**RECORDS SUPPLIED:**
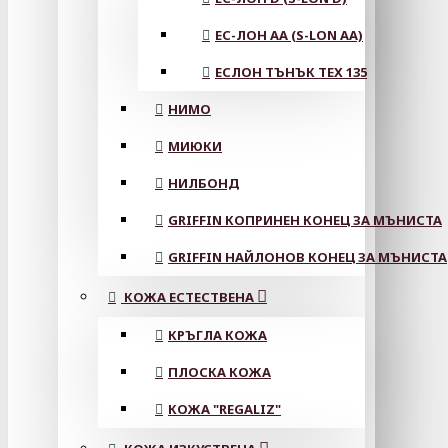
ЕС-ЛОН АА (S-LON AA)
ЕСЛОН ТЪНЪК TEX 135
НИМО
МИЮКИ
НИЛБОНД
GRIFFIN КОПРИНЕН КОНЕЦ ЗА МЪНИСТА
GRIFFIN НАЙЛОНОВ КОНЕЦ ЗА МЪНИСТА
КОЖА ЕСТЕСТВЕНА
КРЪГЛА КОЖА
ПЛОСКА КОЖА
КОЖА "REGALIZ"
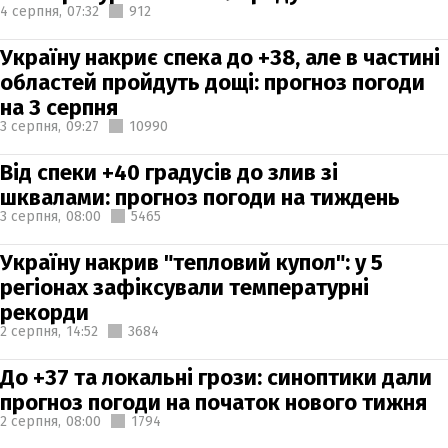
4 серпня,
07:32
912
Україну накриє спека до +38, але в частині
областей пройдуть дощі: прогноз погоди
на 3 серпня
3 серпня,
09:27
10990
Від спеки +40 градусів до злив зі
шквалами: прогноз погоди на тиждень
3 серпня,
08:00
5465
Україну накрив "тепловий купол": у 5
регіонах зафіксували температурні
рекорди
2 серпня,
14:52
3684
До +37 та локальні грози: синоптики дали
прогноз погоди на початок нового тижня
2 серпня,
08:00
1794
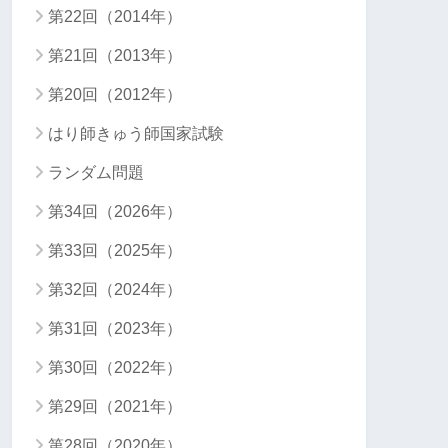
第22回（2014年）
第21回（2013年）
第20回（2012年）
はり師きゅう師国家試験
ランダム問題
第34回（2026年）
第33回（2025年）
第32回（2024年）
第31回（2023年）
第30回（2022年）
第29回（2021年）
第28回（2020年）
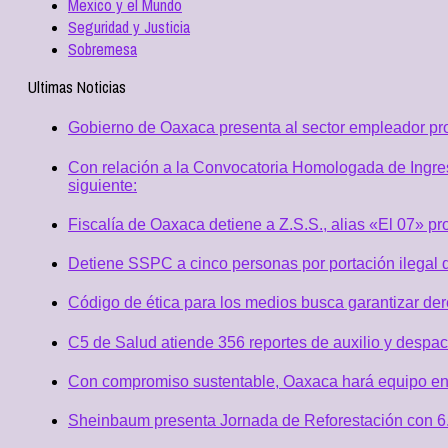
Mexico y el Mundo
Seguridad y Justicia
Sobremesa
Ultimas Noticias
Gobierno de Oaxaca presenta al sector empleador p
Con relación a la Convocatoria Homologada de Ingres
siguiente:
Fiscalía de Oaxaca detiene a Z.S.S., alias «El 07» p
Detiene SSPC a cinco personas por portación ilegal 
Código de ética para los medios busca garantizar de
C5 de Salud atiende 356 reportes de auxilio y desp
Con compromiso sustentable, Oaxaca hará equipo en
Sheinbaum presenta Jornada de Reforestación con 6.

**WHAT IS BEING ASKED:** Rewrite the listing lines from the line with "第22回（2014年）" up to and including the line with "第28回（2020年）", putting "模擬問題" in place of "ランダム問題" and leaving everything else unchanged.

**YOUR RESPONSE:**
第22回（2014年）
第21回（2013年）
第20回（2012年）
はり師きゅう師国家試験
模擬問題
第34回（2026年）
第33回（2025年）
第32回（2024年）
第31回（2023年）
第30回（2022年）
第29回（2021年）
第28回（2020年）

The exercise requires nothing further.